Excerpt from a dataset:
* start *

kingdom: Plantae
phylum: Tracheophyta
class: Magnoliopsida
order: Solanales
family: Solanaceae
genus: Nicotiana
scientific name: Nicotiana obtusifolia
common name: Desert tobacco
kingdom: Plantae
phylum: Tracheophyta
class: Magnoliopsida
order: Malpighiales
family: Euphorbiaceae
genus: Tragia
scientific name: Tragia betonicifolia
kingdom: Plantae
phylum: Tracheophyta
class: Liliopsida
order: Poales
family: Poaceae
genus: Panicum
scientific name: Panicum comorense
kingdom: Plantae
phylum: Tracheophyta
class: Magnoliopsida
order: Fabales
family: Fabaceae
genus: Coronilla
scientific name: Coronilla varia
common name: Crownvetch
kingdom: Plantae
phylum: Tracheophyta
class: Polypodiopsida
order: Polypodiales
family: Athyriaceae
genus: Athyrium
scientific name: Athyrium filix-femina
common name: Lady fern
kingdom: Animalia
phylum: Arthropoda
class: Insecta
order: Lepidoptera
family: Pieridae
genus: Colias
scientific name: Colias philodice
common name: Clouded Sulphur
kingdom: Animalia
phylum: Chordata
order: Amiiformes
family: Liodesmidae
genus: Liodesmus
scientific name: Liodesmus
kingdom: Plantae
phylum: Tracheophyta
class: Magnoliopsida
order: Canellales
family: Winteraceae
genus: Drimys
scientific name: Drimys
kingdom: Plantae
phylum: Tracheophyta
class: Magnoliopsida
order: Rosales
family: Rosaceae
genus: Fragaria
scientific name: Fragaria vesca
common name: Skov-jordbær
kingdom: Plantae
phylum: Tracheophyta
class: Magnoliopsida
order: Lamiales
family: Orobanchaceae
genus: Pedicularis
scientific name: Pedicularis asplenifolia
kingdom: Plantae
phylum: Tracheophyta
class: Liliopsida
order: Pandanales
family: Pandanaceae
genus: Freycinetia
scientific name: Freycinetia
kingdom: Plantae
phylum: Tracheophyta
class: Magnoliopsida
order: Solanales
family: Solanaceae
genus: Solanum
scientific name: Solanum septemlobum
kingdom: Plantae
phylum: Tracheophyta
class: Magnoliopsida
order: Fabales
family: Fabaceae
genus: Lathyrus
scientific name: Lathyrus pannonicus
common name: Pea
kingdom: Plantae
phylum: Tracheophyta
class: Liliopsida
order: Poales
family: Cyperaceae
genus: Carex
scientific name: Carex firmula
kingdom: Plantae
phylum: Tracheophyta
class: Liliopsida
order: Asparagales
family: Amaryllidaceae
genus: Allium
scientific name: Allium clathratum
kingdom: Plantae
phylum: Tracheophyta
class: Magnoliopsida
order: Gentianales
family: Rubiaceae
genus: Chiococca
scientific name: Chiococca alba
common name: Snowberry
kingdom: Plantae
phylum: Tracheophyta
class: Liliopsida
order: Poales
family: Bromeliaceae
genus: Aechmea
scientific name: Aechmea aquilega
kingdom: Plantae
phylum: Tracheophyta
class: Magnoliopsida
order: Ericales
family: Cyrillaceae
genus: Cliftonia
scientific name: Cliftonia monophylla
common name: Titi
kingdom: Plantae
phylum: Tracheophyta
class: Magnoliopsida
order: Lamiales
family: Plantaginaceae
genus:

* end *

Give back every line of the entries above without changing a single character.

> **THE RESULT**
kingdom: Plantae
phylum: Tracheophyta
class: Magnoliopsida
order: Solanales
family: Solanaceae
genus: Nicotiana
scientific name: Nicotiana obtusifolia
common name: Desert tobacco
kingdom: Plantae
phylum: Tracheophyta
class: Magnoliopsida
order: Malpighiales
family: Euphorbiaceae
genus: Tragia
scientific name: Tragia betonicifolia
kingdom: Plantae
phylum: Tracheophyta
class: Liliopsida
order: Poales
family: Poaceae
genus: Panicum
scientific name: Panicum comorense
kingdom: Plantae
phylum: Tracheophyta
class: Magnoliopsida
order: Fabales
family: Fabaceae
genus: Coronilla
scientific name: Coronilla varia
common name: Crownvetch
kingdom: Plantae
phylum: Tracheophyta
class: Polypodiopsida
order: Polypodiales
family: Athyriaceae
genus: Athyrium
scientific name: Athyrium filix-femina
common name: Lady fern
kingdom: Animalia
phylum: Arthropoda
class: Insecta
order: Lepidoptera
family: Pieridae
genus: Colias
scientific name: Colias philodice
common name: Clouded Sulphur
kingdom: Animalia
phylum: Chordata
order: Amiiformes
family: Liodesmidae
genus: Liodesmus
scientific name: Liodesmus
kingdom: Plantae
phylum: Tracheophyta
class: Magnoliopsida
order: Canellales
family: Winteraceae
genus: Drimys
scientific name: Drimys
kingdom: Plantae
phylum: Tracheophyta
class: Magnoliopsida
order: Rosales
family: Rosaceae
genus: Fragaria
scientific name: Fragaria vesca
common name: Skov-jordbær
kingdom: Plantae
phylum: Tracheophyta
class: Magnoliopsida
order: Lamiales
family: Orobanchaceae
genus: Pedicularis
scientific name: Pedicularis asplenifolia
kingdom: Plantae
phylum: Tracheophyta
class: Liliopsida
order: Pandanales
family: Pandanaceae
genus: Freycinetia
scientific name: Freycinetia
kingdom: Plantae
phylum: Tracheophyta
class: Magnoliopsida
order: Solanales
family: Solanaceae
genus: Solanum
scientific name: Solanum septemlobum
kingdom: Plantae
phylum: Tracheophyta
class: Magnoliopsida
order: Fabales
family: Fabaceae
genus: Lathyrus
scientific name: Lathyrus pannonicus
common name: Pea
kingdom: Plantae
phylum: Tracheophyta
class: Liliopsida
order: Poales
family: Cyperaceae
genus: Carex
scientific name: Carex firmula
kingdom: Plantae
phylum: Tracheophyta
class: Liliopsida
order: Asparagales
family: Amaryllidaceae
genus: Allium
scientific name: Allium clathratum
kingdom: Plantae
phylum: Tracheophyta
class: Magnoliopsida
order: Gentianales
family: Rubiaceae
genus: Chiococca
scientific name: Chiococca alba
common name: Snowberry
kingdom: Plantae
phylum: Tracheophyta
class: Liliopsida
order: Poales
family: Bromeliaceae
genus: Aechmea
scientific name: Aechmea aquilega
kingdom: Plantae
phylum: Tracheophyta
class: Magnoliopsida
order: Ericales
family: Cyrillaceae
genus: Cliftonia
scientific name: Cliftonia monophylla
common name: Titi
kingdom: Plantae
phylum: Tracheophyta
class: Magnoliopsida
order: Lamiales
family: Plantaginaceae
genus:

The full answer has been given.